Dove sta tutta la colpa? Nei romani che non fanno la differenziata? Nella pigrizia di cui mi parla Luciano? O nell’azienda AMA che da anni, ormai, ha perso credibilità e non gode più della fiducia da parte dei cittadini? Di sicuro, impegno e sfiducia non vanno d’accordo.

AMAre Roma e abbandonare la periferiaAll’ormai vecchia storia del problema della gestione dei rifiuti, infatti, nell’ultimo periodo si sono aggiunti avvenimenti e inchieste che hanno aumentato il senso di generale scetticismo, rabbia, pessimismo che governa la routine quotidiana di tutti i romani. Prima l’inchiesta dell’aprile di quest’anno, che ha visto coinvolta la sindaca Raggi, attraverso la quale si è scoperto che lei stessa avrebbe fatto pressioni per spingere i vertici dell’AMA a cambiare il bilancio, con l’obiettivo di portare i conti dell’azienda in rosso.  Poi, a ottobre, le dimissioni del Consiglio di Amministrazione dell’AMA (con Luisa Melara presidente, Paolo Longoni amministratore delegato e Massimo Ranieri consigliere d’amministrazione), durato poco più di 3 mesi, che di certo non hanno contribuito a creare una situazione stabile per la gestione del problema.

A questo generale stato di confusione, si aggiungono le più recenti inchieste sui furbetti dei rifiuti e sulla finta differenziata di AMA, che esaspera i cittadini romani togliendo forza a qualsiasi volontà d’ impegno a livello ambientale.

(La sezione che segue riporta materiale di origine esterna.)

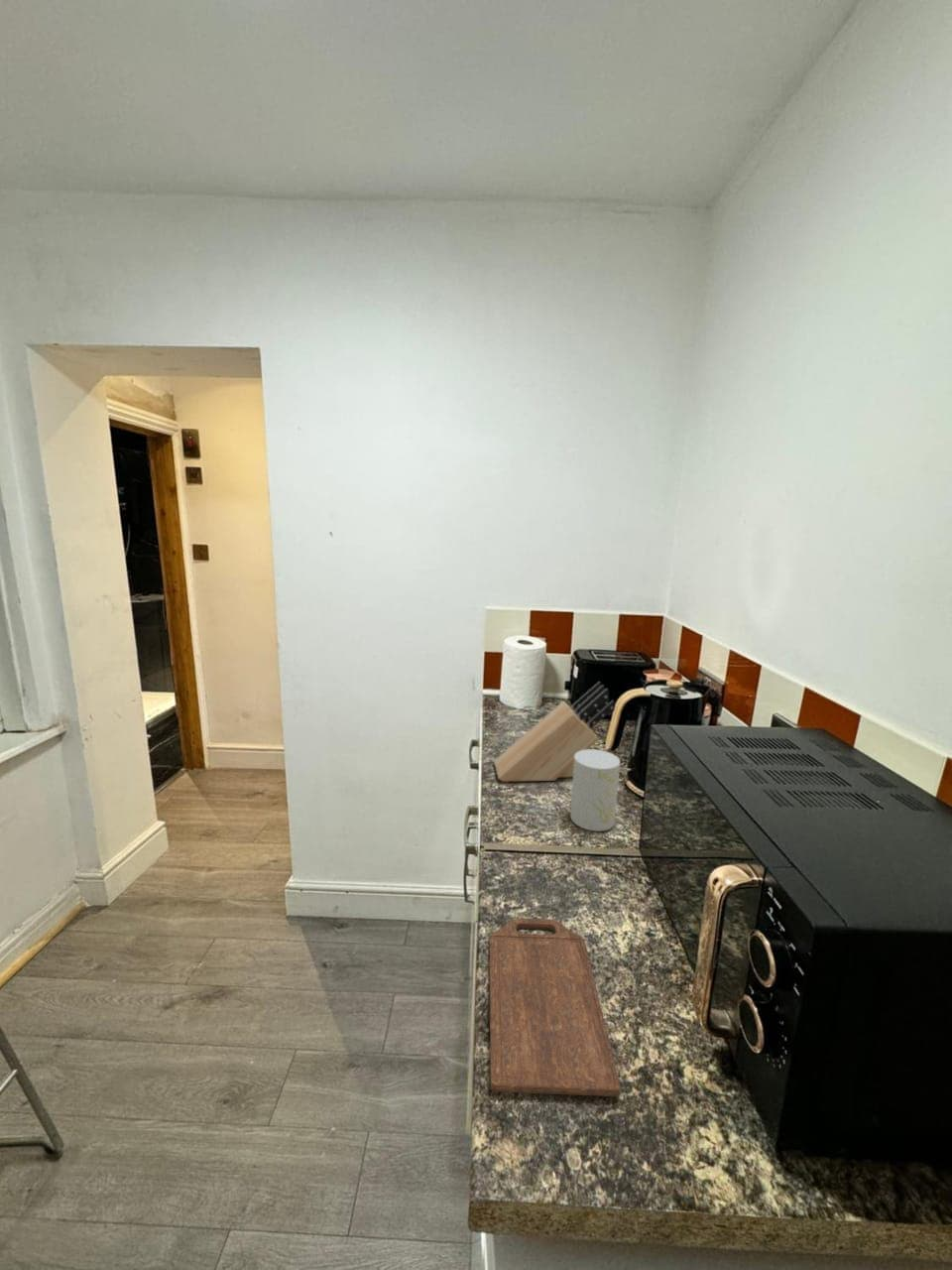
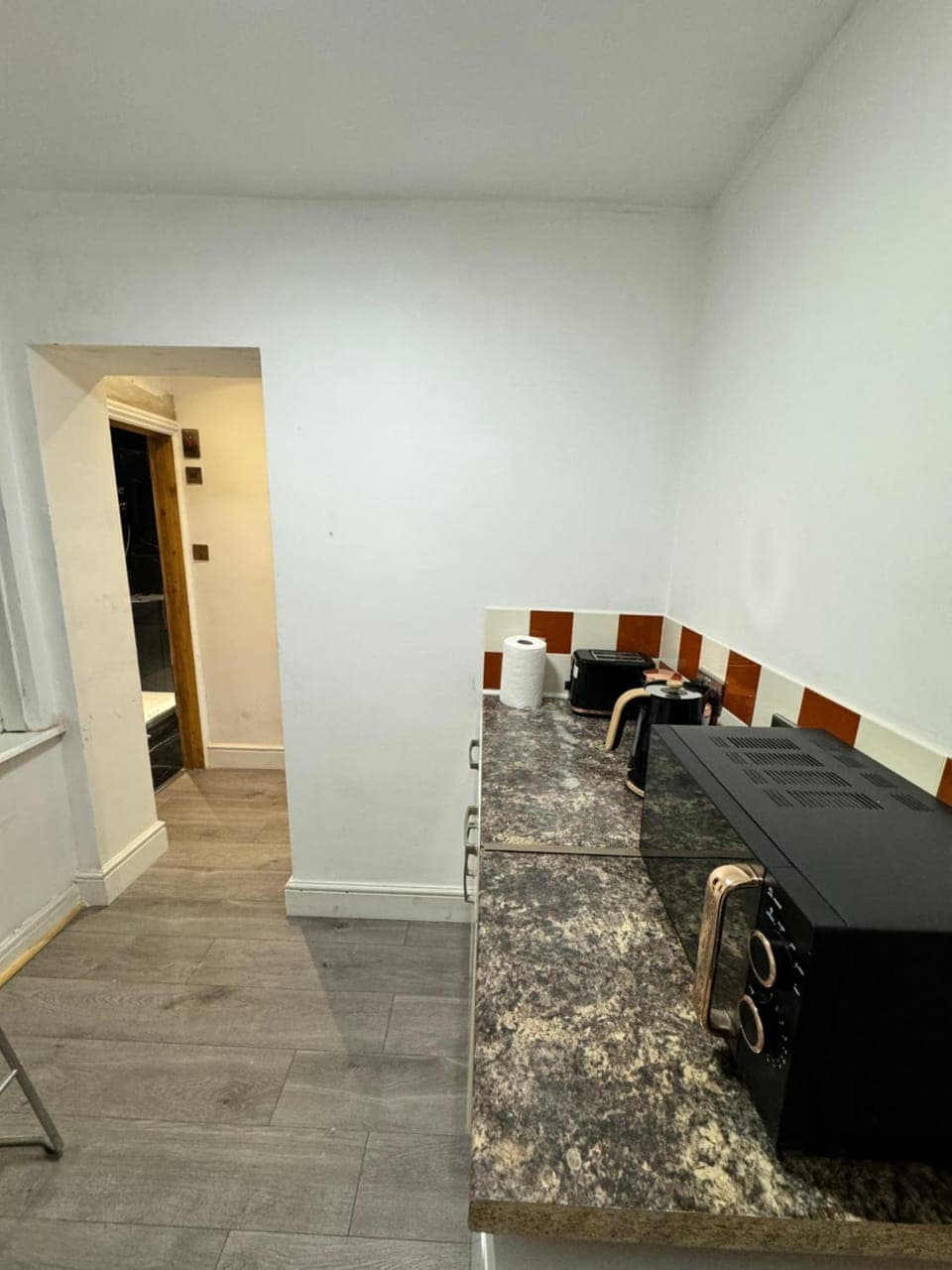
- cutting board [488,917,622,1097]
- cup [569,748,621,832]
- knife block [493,681,616,783]
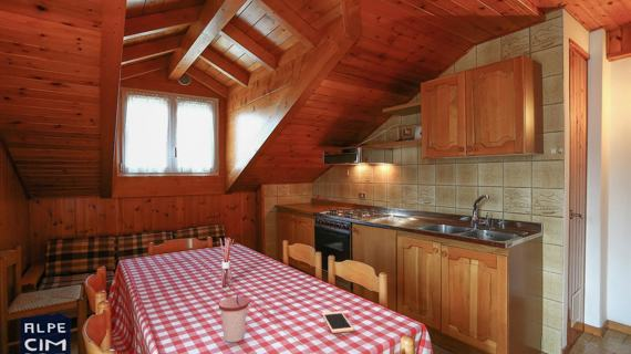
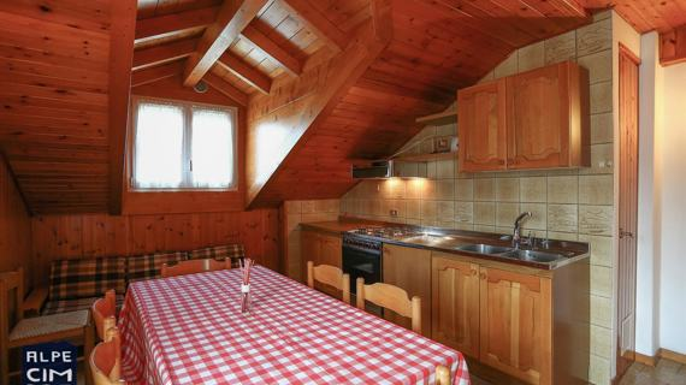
- cup [218,292,250,343]
- cell phone [321,310,355,334]
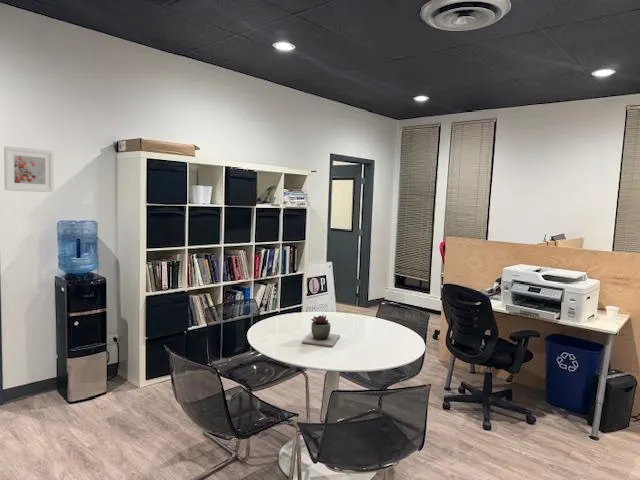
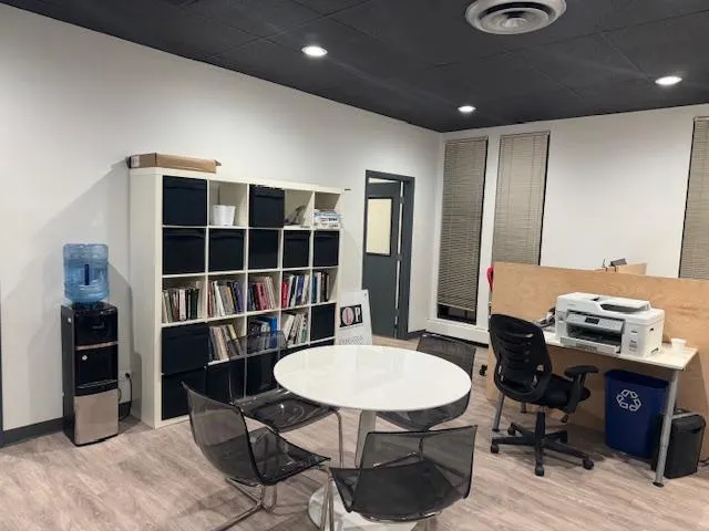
- succulent plant [301,314,341,347]
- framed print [3,145,55,193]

Insomma, i romani, scoraggiati, si assuefanno al tanfo e all’idea di dover vivere e morire accanto ai rifiuti e a causa di questi.  E Roma va avanti così, in un non-tempo in cui tutto è già accaduto , tutto dovrebbe accadere e nulla, in realtà, accade. Si muove facendo un girotondo sul grande raccordo anulare progettato dall’ingegnere Eugenio Gra nel 1951: 68 km che collegano le varie borgate abbandonate mentre il centro rimane bello, affascinante, eterno perché, come diceva Jep Gambardella ne La grande bellezza: “Sono belli i trenini che facciamo alle feste, vero? Sono i più belli del mondo perché non vanno da nessuna parte.”